[Data to process — start]

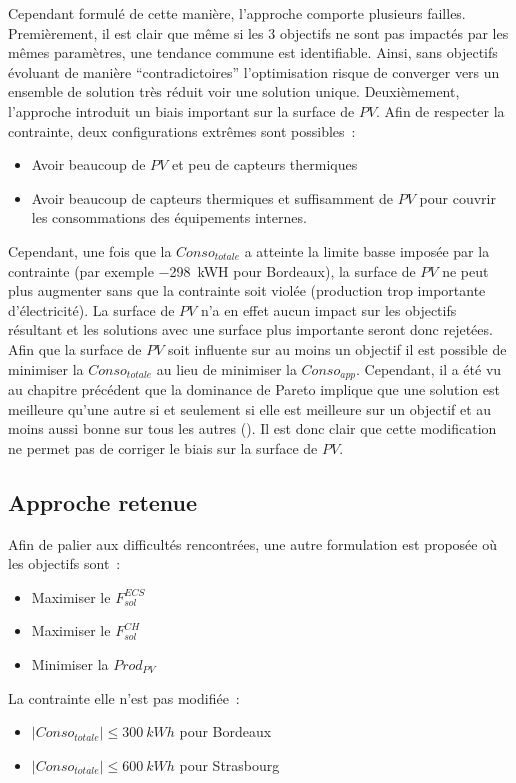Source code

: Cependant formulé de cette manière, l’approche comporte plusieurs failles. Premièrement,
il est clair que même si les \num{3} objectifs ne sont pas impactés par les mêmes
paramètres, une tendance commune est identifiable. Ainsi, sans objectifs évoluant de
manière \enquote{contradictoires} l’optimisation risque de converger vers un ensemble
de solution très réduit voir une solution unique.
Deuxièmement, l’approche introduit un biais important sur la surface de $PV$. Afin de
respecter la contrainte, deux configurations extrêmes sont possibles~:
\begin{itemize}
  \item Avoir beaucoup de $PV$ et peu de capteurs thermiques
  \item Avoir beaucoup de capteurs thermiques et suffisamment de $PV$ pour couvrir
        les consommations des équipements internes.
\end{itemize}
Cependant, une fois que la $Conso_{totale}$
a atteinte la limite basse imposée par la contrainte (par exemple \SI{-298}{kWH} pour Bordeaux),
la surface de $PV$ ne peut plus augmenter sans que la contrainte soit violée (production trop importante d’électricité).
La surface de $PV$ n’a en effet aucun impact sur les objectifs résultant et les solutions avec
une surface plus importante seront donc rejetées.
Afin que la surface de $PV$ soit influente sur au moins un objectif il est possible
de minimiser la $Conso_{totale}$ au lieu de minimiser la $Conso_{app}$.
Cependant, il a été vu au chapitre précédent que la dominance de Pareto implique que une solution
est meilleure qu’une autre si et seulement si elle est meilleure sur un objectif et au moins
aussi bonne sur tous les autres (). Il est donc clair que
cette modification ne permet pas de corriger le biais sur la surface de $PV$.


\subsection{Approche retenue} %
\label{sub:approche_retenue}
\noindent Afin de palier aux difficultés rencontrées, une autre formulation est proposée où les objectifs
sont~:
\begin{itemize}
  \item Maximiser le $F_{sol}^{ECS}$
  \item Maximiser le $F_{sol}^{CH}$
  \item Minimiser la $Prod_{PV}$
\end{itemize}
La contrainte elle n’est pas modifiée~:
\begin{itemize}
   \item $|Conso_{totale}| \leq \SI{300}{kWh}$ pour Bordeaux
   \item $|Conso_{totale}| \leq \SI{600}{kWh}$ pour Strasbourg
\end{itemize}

[Data to process — finish]
[Data to process — start]

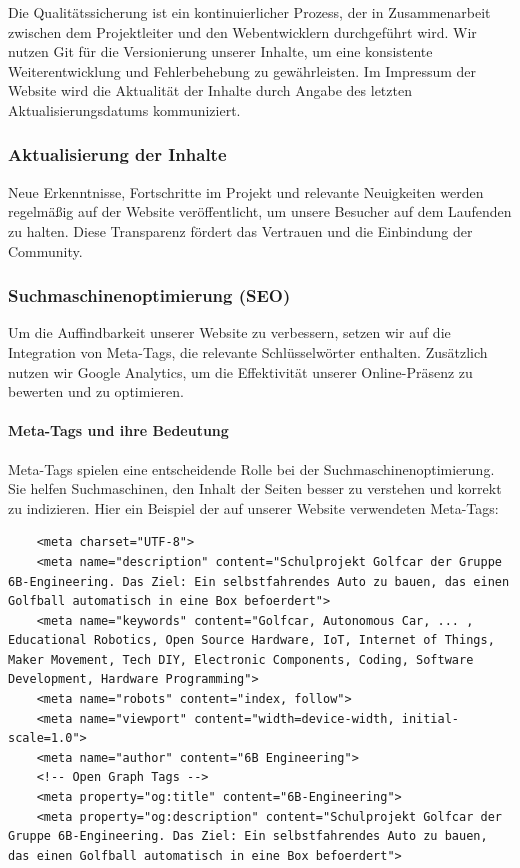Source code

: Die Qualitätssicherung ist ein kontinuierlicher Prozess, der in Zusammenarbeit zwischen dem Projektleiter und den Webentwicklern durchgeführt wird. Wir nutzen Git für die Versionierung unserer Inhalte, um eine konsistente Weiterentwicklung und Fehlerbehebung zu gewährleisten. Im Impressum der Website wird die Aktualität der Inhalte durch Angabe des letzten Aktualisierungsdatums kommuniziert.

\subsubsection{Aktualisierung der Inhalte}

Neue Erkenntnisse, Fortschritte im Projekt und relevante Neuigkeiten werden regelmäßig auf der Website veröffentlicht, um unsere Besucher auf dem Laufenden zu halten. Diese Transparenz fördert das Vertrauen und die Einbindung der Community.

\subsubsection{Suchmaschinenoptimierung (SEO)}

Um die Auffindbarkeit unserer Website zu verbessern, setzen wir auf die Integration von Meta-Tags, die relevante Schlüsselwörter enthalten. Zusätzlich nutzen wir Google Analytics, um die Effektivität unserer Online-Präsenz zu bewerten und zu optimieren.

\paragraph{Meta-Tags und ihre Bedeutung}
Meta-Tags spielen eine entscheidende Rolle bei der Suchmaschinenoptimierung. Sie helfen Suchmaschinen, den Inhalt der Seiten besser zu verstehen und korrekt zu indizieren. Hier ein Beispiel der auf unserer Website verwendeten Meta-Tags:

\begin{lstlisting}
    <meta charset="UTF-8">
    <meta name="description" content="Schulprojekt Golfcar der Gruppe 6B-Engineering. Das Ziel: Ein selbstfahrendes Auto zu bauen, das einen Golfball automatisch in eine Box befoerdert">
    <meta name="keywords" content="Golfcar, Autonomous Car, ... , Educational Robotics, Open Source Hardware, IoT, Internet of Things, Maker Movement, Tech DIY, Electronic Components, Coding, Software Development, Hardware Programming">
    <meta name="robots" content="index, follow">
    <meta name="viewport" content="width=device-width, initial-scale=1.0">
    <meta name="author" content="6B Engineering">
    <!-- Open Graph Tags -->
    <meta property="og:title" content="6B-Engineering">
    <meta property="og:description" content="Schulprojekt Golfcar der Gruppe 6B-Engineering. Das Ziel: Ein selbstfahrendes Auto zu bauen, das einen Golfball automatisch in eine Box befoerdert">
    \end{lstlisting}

[Data to process — finish]

In the records, count every line that includes "content" and give the count alone.

### Exercise response:
7